- Your objective
Reproduce all of the material, keeping each line intact.
Start of Block
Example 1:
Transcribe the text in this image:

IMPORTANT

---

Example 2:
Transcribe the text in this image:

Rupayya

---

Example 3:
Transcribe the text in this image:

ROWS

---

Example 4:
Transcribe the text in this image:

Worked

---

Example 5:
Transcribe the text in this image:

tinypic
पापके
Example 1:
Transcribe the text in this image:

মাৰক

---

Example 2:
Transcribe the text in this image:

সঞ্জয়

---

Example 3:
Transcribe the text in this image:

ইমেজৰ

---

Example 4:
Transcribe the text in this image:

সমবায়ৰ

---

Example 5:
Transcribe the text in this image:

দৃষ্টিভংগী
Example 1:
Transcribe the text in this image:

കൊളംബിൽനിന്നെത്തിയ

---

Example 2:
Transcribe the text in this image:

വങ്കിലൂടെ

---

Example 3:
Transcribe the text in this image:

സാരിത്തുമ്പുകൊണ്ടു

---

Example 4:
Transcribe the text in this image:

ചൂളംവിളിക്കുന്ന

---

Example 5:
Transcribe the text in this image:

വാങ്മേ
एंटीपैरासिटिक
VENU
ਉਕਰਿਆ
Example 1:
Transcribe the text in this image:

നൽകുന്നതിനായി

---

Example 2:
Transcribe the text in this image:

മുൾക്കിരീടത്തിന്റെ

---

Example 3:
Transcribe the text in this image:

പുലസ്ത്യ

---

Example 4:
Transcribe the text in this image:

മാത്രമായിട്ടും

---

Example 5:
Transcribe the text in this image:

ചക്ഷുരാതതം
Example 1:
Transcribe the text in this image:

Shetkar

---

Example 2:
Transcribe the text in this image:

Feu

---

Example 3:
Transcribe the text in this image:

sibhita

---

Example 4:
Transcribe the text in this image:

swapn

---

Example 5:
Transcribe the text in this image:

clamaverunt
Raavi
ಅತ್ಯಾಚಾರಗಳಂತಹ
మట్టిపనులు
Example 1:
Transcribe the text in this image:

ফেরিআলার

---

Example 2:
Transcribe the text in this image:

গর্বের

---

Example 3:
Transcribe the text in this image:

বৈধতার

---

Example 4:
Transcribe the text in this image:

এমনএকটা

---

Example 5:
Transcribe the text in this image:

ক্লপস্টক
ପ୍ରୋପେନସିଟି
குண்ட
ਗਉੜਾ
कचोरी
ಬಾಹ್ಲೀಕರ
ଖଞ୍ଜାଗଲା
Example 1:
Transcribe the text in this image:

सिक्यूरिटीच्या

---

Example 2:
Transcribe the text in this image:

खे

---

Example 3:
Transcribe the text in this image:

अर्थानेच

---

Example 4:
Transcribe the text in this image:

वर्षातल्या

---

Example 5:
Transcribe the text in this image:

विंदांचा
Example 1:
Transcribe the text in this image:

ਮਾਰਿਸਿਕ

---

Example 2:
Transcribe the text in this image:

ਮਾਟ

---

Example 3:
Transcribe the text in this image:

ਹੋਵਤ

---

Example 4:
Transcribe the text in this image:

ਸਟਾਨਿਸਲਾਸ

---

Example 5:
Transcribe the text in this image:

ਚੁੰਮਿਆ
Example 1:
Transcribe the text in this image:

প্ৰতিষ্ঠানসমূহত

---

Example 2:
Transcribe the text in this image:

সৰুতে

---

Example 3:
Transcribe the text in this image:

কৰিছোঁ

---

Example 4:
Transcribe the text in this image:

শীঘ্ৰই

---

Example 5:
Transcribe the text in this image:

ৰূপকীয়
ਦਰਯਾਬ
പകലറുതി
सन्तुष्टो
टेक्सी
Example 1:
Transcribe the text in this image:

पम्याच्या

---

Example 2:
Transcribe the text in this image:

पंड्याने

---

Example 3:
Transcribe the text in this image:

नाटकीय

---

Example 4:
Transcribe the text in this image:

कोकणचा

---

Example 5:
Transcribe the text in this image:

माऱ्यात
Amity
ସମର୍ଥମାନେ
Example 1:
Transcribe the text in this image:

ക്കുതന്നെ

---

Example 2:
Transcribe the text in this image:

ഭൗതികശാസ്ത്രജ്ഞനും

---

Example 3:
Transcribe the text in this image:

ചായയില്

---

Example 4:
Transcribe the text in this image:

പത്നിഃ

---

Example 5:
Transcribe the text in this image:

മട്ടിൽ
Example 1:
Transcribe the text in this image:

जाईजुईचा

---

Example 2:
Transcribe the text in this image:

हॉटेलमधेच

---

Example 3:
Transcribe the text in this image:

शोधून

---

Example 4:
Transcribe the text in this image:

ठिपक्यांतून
End of Block
- Task solution
Example 1:
Transcribe the text in this image:

IMPORTANT

---

Example 2:
Transcribe the text in this image:

Rupayya

---

Example 3:
Transcribe the text in this image:

ROWS

---

Example 4:
Transcribe the text in this image:

Worked

---

Example 5:
Transcribe the text in this image:

tinypic
पापके
Example 1:
Transcribe the text in this image:

মাৰক

---

Example 2:
Transcribe the text in this image:

সঞ্জয়

---

Example 3:
Transcribe the text in this image:

ইমেজৰ

---

Example 4:
Transcribe the text in this image:

সমবায়ৰ

---

Example 5:
Transcribe the text in this image:

দৃষ্টিভংগী
Example 1:
Transcribe the text in this image:

കൊളംബിൽനിന്നെത്തിയ

---

Example 2:
Transcribe the text in this image:

വങ്കിലൂടെ

---

Example 3:
Transcribe the text in this image:

സാരിത്തുമ്പുകൊണ്ടു

---

Example 4:
Transcribe the text in this image:

ചൂളംവിളിക്കുന്ന

---

Example 5:
Transcribe the text in this image:

വാങ്മേ
एंटीपैरासिटिक
VENU
ਉਕਰਿਆ
Example 1:
Transcribe the text in this image:

നൽകുന്നതിനായി

---

Example 2:
Transcribe the text in this image:

മുൾക്കിരീടത്തിന്റെ

---

Example 3:
Transcribe the text in this image:

പുലസ്ത്യ

---

Example 4:
Transcribe the text in this image:

മാത്രമായിട്ടും

---

Example 5:
Transcribe the text in this image:

ചക്ഷുരാതതം
Example 1:
Transcribe the text in this image:

Shetkar

---

Example 2:
Transcribe the text in this image:

Feu

---

Example 3:
Transcribe the text in this image:

sibhita

---

Example 4:
Transcribe the text in this image:

swapn

---

Example 5:
Transcribe the text in this image:

clamaverunt
Raavi
ಅತ್ಯಾಚಾರಗಳಂತಹ
మట్టిపనులు
Example 1:
Transcribe the text in this image:

ফেরিআলার

---

Example 2:
Transcribe the text in this image:

গর্বের

---

Example 3:
Transcribe the text in this image:

বৈধতার

---

Example 4:
Transcribe the text in this image:

এমনএকটা

---

Example 5:
Transcribe the text in this image:

ক্লপস্টক
ପ୍ରୋପେନସିଟି
குண்ட
ਗਉੜਾ
कचोरी
ಬಾಹ್ಲೀಕರ
ଖଞ୍ଜାଗଲା
Example 1:
Transcribe the text in this image:

सिक्यूरिटीच्या

---

Example 2:
Transcribe the text in this image:

खे

---

Example 3:
Transcribe the text in this image:

अर्थानेच

---

Example 4:
Transcribe the text in this image:

वर्षातल्या

---

Example 5:
Transcribe the text in this image:

विंदांचा
Example 1:
Transcribe the text in this image:

ਮਾਰਿਸਿਕ

---

Example 2:
Transcribe the text in this image:

ਮਾਟ

---

Example 3:
Transcribe the text in this image:

ਹੋਵਤ

---

Example 4:
Transcribe the text in this image:

ਸਟਾਨਿਸਲਾਸ

---

Example 5:
Transcribe the text in this image:

ਚੁੰਮਿਆ
Example 1:
Transcribe the text in this image:

প্ৰতিষ্ঠানসমূহত

---

Example 2:
Transcribe the text in this image:

সৰুতে

---

Example 3:
Transcribe the text in this image:

কৰিছোঁ

---

Example 4:
Transcribe the text in this image:

শীঘ্ৰই

---

Example 5:
Transcribe the text in this image:

ৰূপকীয়
ਦਰਯਾਬ
പകലറുതി
सन्तुष्टो
टेक्सी
Example 1:
Transcribe the text in this image:

पम्याच्या

---

Example 2:
Transcribe the text in this image:

पंड्याने

---

Example 3:
Transcribe the text in this image:

नाटकीय

---

Example 4:
Transcribe the text in this image:

कोकणचा

---

Example 5:
Transcribe the text in this image:

माऱ्यात
Amity
ସମର୍ଥମାନେ
Example 1:
Transcribe the text in this image:

ക്കുതന്നെ

---

Example 2:
Transcribe the text in this image:

ഭൗതികശാസ്ത്രജ്ഞനും

---

Example 3:
Transcribe the text in this image:

ചായയില്

---

Example 4:
Transcribe the text in this image:

പത്നിഃ

---

Example 5:
Transcribe the text in this image:

മട്ടിൽ
Example 1:
Transcribe the text in this image:

जाईजुईचा

---

Example 2:
Transcribe the text in this image:

हॉटेलमधेच

---

Example 3:
Transcribe the text in this image:

शोधून

---

Example 4:
Transcribe the text in this image:

ठिपक्यांतून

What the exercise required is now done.